◆ **TASK TO CARRY OUT**:
Write out the listing below word for word.

◆ **DATA**:

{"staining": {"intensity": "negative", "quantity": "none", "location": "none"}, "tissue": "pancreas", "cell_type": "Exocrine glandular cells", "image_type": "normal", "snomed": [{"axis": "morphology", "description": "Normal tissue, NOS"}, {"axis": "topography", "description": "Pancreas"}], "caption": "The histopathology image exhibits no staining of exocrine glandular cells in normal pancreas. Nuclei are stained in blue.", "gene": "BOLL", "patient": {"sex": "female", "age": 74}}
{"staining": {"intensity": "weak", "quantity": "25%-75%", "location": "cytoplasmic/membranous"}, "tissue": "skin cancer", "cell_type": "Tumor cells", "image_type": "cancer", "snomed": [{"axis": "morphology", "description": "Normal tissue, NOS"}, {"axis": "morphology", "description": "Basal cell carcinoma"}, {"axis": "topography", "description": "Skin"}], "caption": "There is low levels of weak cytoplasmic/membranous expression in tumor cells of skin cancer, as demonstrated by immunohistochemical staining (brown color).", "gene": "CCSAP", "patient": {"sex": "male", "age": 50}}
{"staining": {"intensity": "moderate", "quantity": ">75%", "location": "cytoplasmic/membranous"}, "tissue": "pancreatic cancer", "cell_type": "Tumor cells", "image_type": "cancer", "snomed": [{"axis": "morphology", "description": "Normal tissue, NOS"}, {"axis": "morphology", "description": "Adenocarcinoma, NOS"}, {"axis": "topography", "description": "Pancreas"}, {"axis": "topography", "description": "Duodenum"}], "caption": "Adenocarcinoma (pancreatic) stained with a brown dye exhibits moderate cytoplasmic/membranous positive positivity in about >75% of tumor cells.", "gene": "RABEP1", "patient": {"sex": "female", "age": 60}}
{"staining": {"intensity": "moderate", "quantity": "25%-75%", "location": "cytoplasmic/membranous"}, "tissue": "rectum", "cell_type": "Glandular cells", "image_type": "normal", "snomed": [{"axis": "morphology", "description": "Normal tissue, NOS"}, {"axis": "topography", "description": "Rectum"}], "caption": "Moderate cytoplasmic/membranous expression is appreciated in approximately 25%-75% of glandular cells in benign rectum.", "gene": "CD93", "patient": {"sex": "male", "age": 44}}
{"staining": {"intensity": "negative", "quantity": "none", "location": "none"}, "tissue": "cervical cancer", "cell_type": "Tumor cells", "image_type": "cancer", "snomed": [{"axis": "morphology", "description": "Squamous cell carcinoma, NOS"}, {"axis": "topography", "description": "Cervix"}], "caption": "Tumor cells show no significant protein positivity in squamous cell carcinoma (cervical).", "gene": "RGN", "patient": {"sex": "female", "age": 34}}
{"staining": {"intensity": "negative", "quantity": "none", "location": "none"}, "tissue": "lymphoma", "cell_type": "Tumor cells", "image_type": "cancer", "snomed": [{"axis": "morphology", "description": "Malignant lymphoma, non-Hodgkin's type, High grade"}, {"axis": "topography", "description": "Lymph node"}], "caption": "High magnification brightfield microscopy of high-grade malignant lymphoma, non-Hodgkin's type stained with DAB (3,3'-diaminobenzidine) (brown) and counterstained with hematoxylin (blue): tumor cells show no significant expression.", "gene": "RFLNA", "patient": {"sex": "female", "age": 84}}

◆ **THE COMPLETED TASK**:
{"staining": {"intensity": "negative", "quantity": "none", "location": "none"}, "tissue": "pancreas", "cell_type": "Exocrine glandular cells", "image_type": "normal", "snomed": [{"axis": "morphology", "description": "Normal tissue, NOS"}, {"axis": "topography", "description": "Pancreas"}], "caption": "The histopathology image exhibits no staining of exocrine glandular cells in normal pancreas. Nuclei are stained in blue.", "gene": "BOLL", "patient": {"sex": "female", "age": 74}}
{"staining": {"intensity": "weak", "quantity": "25%-75%", "location": "cytoplasmic/membranous"}, "tissue": "skin cancer", "cell_type": "Tumor cells", "image_type": "cancer", "snomed": [{"axis": "morphology", "description": "Normal tissue, NOS"}, {"axis": "morphology", "description": "Basal cell carcinoma"}, {"axis": "topography", "description": "Skin"}], "caption": "There is low levels of weak cytoplasmic/membranous expression in tumor cells of skin cancer, as demonstrated by immunohistochemical staining (brown color).", "gene": "CCSAP", "patient": {"sex": "male", "age": 50}}
{"staining": {"intensity": "moderate", "quantity": ">75%", "location": "cytoplasmic/membranous"}, "tissue": "pancreatic cancer", "cell_type": "Tumor cells", "image_type": "cancer", "snomed": [{"axis": "morphology", "description": "Normal tissue, NOS"}, {"axis": "morphology", "description": "Adenocarcinoma, NOS"}, {"axis": "topography", "description": "Pancreas"}, {"axis": "topography", "description": "Duodenum"}], "caption": "Adenocarcinoma (pancreatic) stained with a brown dye exhibits moderate cytoplasmic/membranous positive positivity in about >75% of tumor cells.", "gene": "RABEP1", "patient": {"sex": "female", "age": 60}}
{"staining": {"intensity": "moderate", "quantity": "25%-75%", "location": "cytoplasmic/membranous"}, "tissue": "rectum", "cell_type": "Glandular cells", "image_type": "normal", "snomed": [{"axis": "morphology", "description": "Normal tissue, NOS"}, {"axis": "topography", "description": "Rectum"}], "caption": "Moderate cytoplasmic/membranous expression is appreciated in approximately 25%-75% of glandular cells in benign rectum.", "gene": "CD93", "patient": {"sex": "male", "age": 44}}
{"staining": {"intensity": "negative", "quantity": "none", "location": "none"}, "tissue": "cervical cancer", "cell_type": "Tumor cells", "image_type": "cancer", "snomed": [{"axis": "morphology", "description": "Squamous cell carcinoma, NOS"}, {"axis": "topography", "description": "Cervix"}], "caption": "Tumor cells show no significant protein positivity in squamous cell carcinoma (cervical).", "gene": "RGN", "patient": {"sex": "female", "age": 34}}
{"staining": {"intensity": "negative", "quantity": "none", "location": "none"}, "tissue": "lymphoma", "cell_type": "Tumor cells", "image_type": "cancer", "snomed": [{"axis": "morphology", "description": "Malignant lymphoma, non-Hodgkin's type, High grade"}, {"axis": "topography", "description": "Lymph node"}], "caption": "High magnification brightfield microscopy of high-grade malignant lymphoma, non-Hodgkin's type stained with DAB (3,3'-diaminobenzidine) (brown) and counterstained with hematoxylin (blue): tumor cells show no significant expression.", "gene": "RFLNA", "patient": {"sex": "female", "age": 84}}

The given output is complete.